> [WHAT IS EXPECTED] Exclude the pictures, then repeat the remaining data exactly.

> [MATERIAL SUPPLIED]
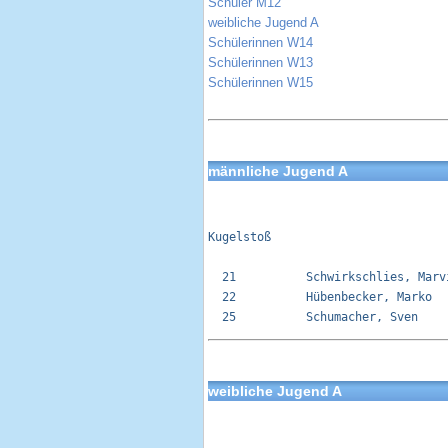
Schüler M12
weibliche Jugend A
Schülerinnen W14
Schülerinnen W13
Schülerinnen W15
männliche Jugend A
Kugelstoß 

  21          Schwirkschlies, Marv
  22          Hübenbecker, Marko  
weibliche Jugend A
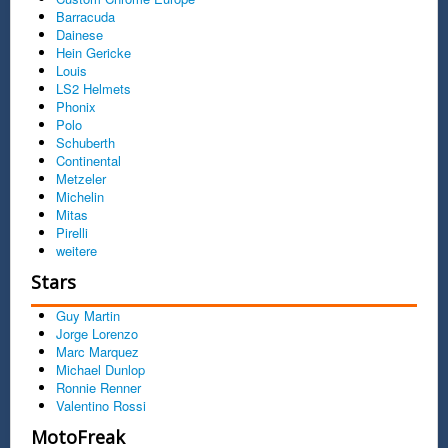
Barracuda
Dainese
Hein Gericke
Louis
LS2 Helmets
Phonix
Polo
Schuberth
Continental
Metzeler
Michelin
Mitas
Pirelli
weitere
Stars
Guy Martin
Jorge Lorenzo
Marc Marquez
Michael Dunlop
Ronnie Renner
Valentino Rossi
MotoFreak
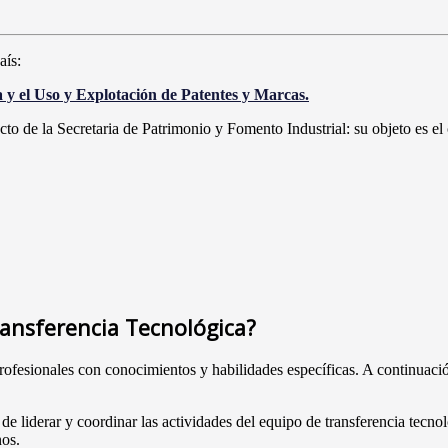
aís:
a y el Uso y Explotación de Patentes y Marcas.
to de la Secretaria de Patrimonio y Fomento Industrial: su objeto es el 
ansferencia Tecnológica?
rofesionales con conocimientos y habilidades específicas. A continuació
 de liderar y coordinar las actividades del equipo de transferencia tecnol
nos.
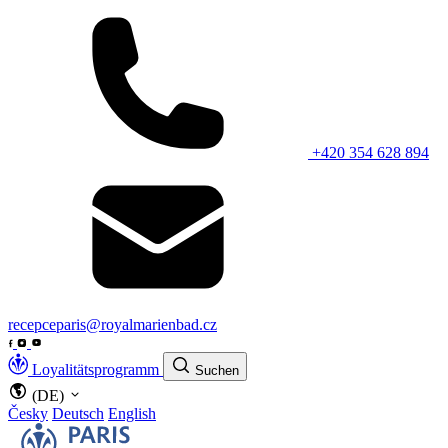
+420 354 628 894
recepceparis@royalmarienbad.cz
Loyalitätsprogramm
Suchen
(DE)
Česky
Deutsch
English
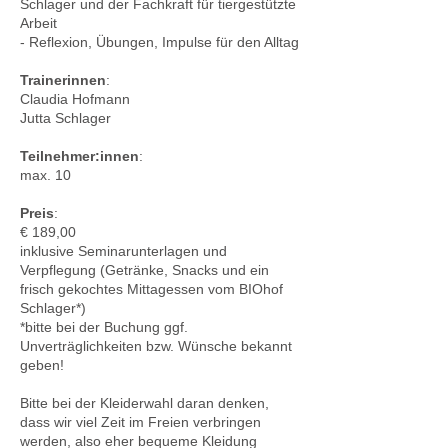
Schlager und der Fachkraft für tiergestützte
Arbeit
- Reflexion, Übungen, Impulse für den Alltag
Trainerinnen
:
Claudia Hofmann
Jutta Schlager
Teilnehmer:innen
:
max. 10
Preis
:
€ 189,00
inklusive Seminarunterlagen und
Verpflegung (Getränke, Snacks und ein
frisch gekochtes Mittagessen vom BIOhof
Schlager*)
*bitte bei der Buchung ggf.
Unverträglichkeiten bzw. Wünsche bekannt
geben!
Bitte bei der Kleiderwahl daran denken,
dass wir viel Zeit im Freien verbringen
werden, also eher bequeme Kleidung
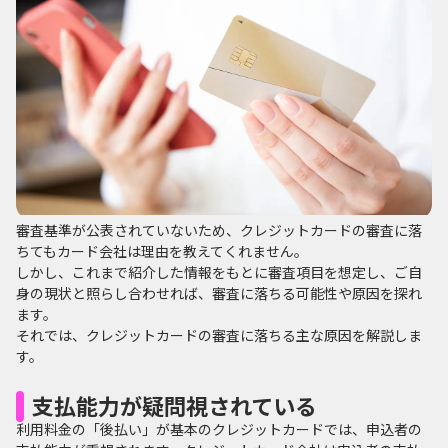
審査基準が公表されていないため、クレジットカードの審査に落
ちてもカード会社は理由を教えてくれません。
しかし、これまで紹介した情報をもとに審査項目を想定し、ご自
身の現状と照らし合わせれば、審査に落ちる可能性や原因を探れ
ます。
それでは、クレジットカードの審査に落ちる主な原因を解説しま
す。
支払能力が疑問視されている
利用料金の「後払い」が基本のクレジットカードでは、申込者の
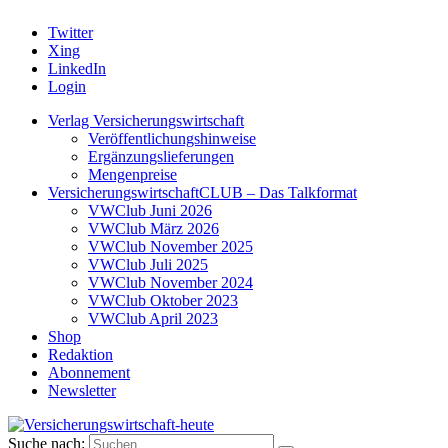
Twitter
Xing
LinkedIn
Login
Verlag Versicherungswirtschaft
Veröffentlichungshinweise
Ergänzungslieferungen
Mengenpreise
VersicherungswirtschaftCLUB – Das Talkformat
VWClub Juni 2026
VWClub März 2026
VWClub November 2025
VWClub Juli 2025
VWClub November 2024
VWClub Oktober 2023
VWClub April 2023
Shop
Redaktion
Abonnement
Newsletter
Suche nach:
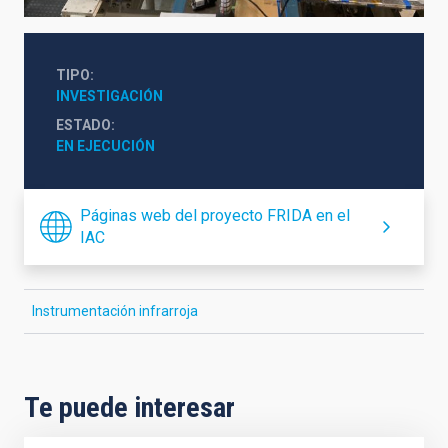
TIPO
INVESTIGACIÓN
ESTADO
EN EJECUCIÓN
Páginas web del proyecto FRIDA en el
IAC
Instrumentación infrarroja
Te puede interesar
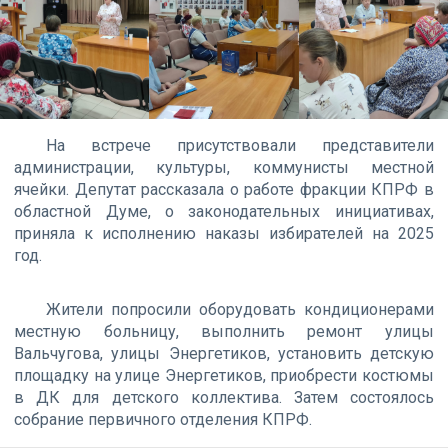
На встрече присутствовали представители
администрации, культуры, коммунисты местной
ячейки. Депутат рассказала о работе фракции КПРФ в
областной Думе, о законодательных инициативах,
приняла к исполнению наказы избирателей на 2025
год.
Жители попросили оборудовать кондиционерами
местную больницу, выполнить ремонт улицы
Вальчугова, улицы Энергетиков, установить детскую
площадку на улице Энергетиков, приобрести костюмы
в ДК для детского коллектива. Затем состоялось
собрание первичного отделения КПРФ.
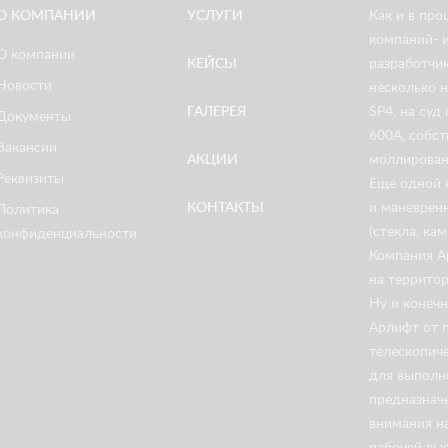
О КОМПАНИИ
УСЛУГИ
Как и в пр
компаний- 
О компании
КЕЙСЫ
разработчи
Новости
несколько 
ГАЛЕРЕЯ
SP4
, на су
Документы
600A
, собс
Вакансии
АКЦИИ
моллирован
Реквизиты
Еще одной 
КОНТАКТЫ
и маневрен
Политика
(стекла, ка
конфиденциальности
Компания А
на территор
Ну и конеч
Арлифт от п
телескопич
для выполне
предназнач
внимания н
рабочей вы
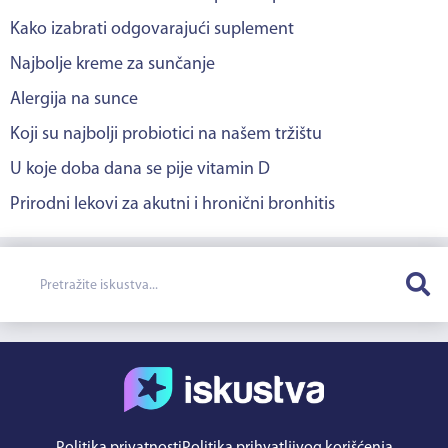
Kako izabrati odgovarajući suplement
Najbolje kreme za sunčanje
Alergija na sunce
Koji su najbolji probiotici na našem tržištu
U koje doba dana se pije vitamin D
Prirodni lekovi za akutni i hronični bronhitis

> [COMPLETED TASK]
Schüler M12
weibliche Jugend A
Schülerinnen W14
Schülerinnen W13
Schülerinnen W15
männliche Jugend A
Kugelstoß 

  21          Schwirkschlies, Marv
  22          Hübenbecker, Marko  
weibliche Jugend A
Barracuda
Dainese
Hein Gericke
Louis
LS2 Helmets
Phonix
Polo
Schuberth
Continental
Metzeler
Michelin
Mitas
Pirelli
weitere
Stars
Guy Martin
Jorge Lorenzo
Marc Marquez
Michael Dunlop
Ronnie Renner
Valentino Rossi
MotoFreak
aís:
a y el Uso y Explotación de Patentes y Marcas.
to de la Secretaria de Patrimonio y Fomento Industrial: su objeto es el 
ansferencia Tecnológica?
rofesionales con conocimientos y habilidades específicas. A continuació
 de liderar y coordinar las actividades del equipo de transferencia tecnol
nos.
+420 354 628 894
recepceparis@royalmarienbad.cz
Loyalitätsprogramm
Suchen
(DE)
Česky
Deutsch
English
Schlager und der Fachkraft für tiergestützte
Arbeit
- Reflexion, Übungen, Impulse für den Alltag
Trainerinnen
:
Claudia Hofmann
Jutta Schlager
Teilnehmer:innen
:
max. 10
Preis
:
€ 189,00
inklusive Seminarunterlagen und
Verpflegung (Getränke, Snacks und ein
frisch gekochtes Mittagessen vom BIOhof
Schlager*)
*bitte bei der Buchung ggf.
Unverträglichkeiten bzw. Wünsche bekannt
geben!
Bitte bei der Kleiderwahl daran denken,
dass wir viel Zeit im Freien verbringen
werden, also eher bequeme Kleidung
審査基準が公表されていないため、クレジットカードの審査に落
ちてもカード会社は理由を教えてくれません。
しかし、これまで紹介した情報をもとに審査項目を想定し、ご自
身の現状と照らし合わせれば、審査に落ちる可能性や原因を探れ
ます。
それでは、クレジットカードの審査に落ちる主な原因を解説しま
す。
支払能力が疑問視されている
利用料金の「後払い」が基本のクレジットカードでは、申込者の
Twitter
Xing
LinkedIn
Login
Verlag Versicherungswirtschaft
Veröffentlichungshinweise
Ergänzungslieferungen
Mengenpreise
VersicherungswirtschaftCLUB – Das Talkformat
VWClub Juni 2026
VWClub März 2026
VWClub November 2025
VWClub Juli 2025
VWClub November 2024
VWClub Oktober 2023
VWClub April 2023
Shop
Redaktion
Abonnement
Newsletter
Suche nach:
TIPO
INVESTIGACIÓN
ESTADO
EN EJECUCIÓN
Páginas web del proyecto FRIDA en el
IAC
Instrumentación infrarroja
Te puede interesar
На встрече присутствовали представители
администрации, культуры, коммунисты местной
ячейки. Депутат рассказала о работе фракции КПРФ в
областной Думе, о законодательных инициативах,
приняла к исполнению наказы избирателей на 2025
год.
Жители попросили оборудовать кондиционерами
местную больницу, выполнить ремонт улицы
Вальчугова, улицы Энергетиков, установить детскую
площадку на улице Энергетиков, приобрести костюмы
в ДК для детского коллектива. Затем состоялось
собрание первичного отделения КПРФ.
О КОМПАНИИ
УСЛУГИ
Как и в пр
компаний- 
О компании
КЕЙСЫ
разработчи
Новости
несколько 
ГАЛЕРЕЯ
SP4
, на су
Документы
600A
, собс
Вакансии
АКЦИИ
моллирован
Реквизиты
Еще одной 
КОНТАКТЫ
и маневрен
Политика
(стекла, ка
конфиденциальности
Компания А
на территор
Ну и конеч
Арлифт от п
телескопич
для выполне
предназнач
внимания н
рабочей вы
Kako izabrati odgovarajući suplement
Najbolje kreme za sunčanje
Alergija na sunce
Koji su najbolji probiotici na našem tržištu
U koje doba dana se pije vitamin D
Prirodni lekovi za akutni i hronični bronhitis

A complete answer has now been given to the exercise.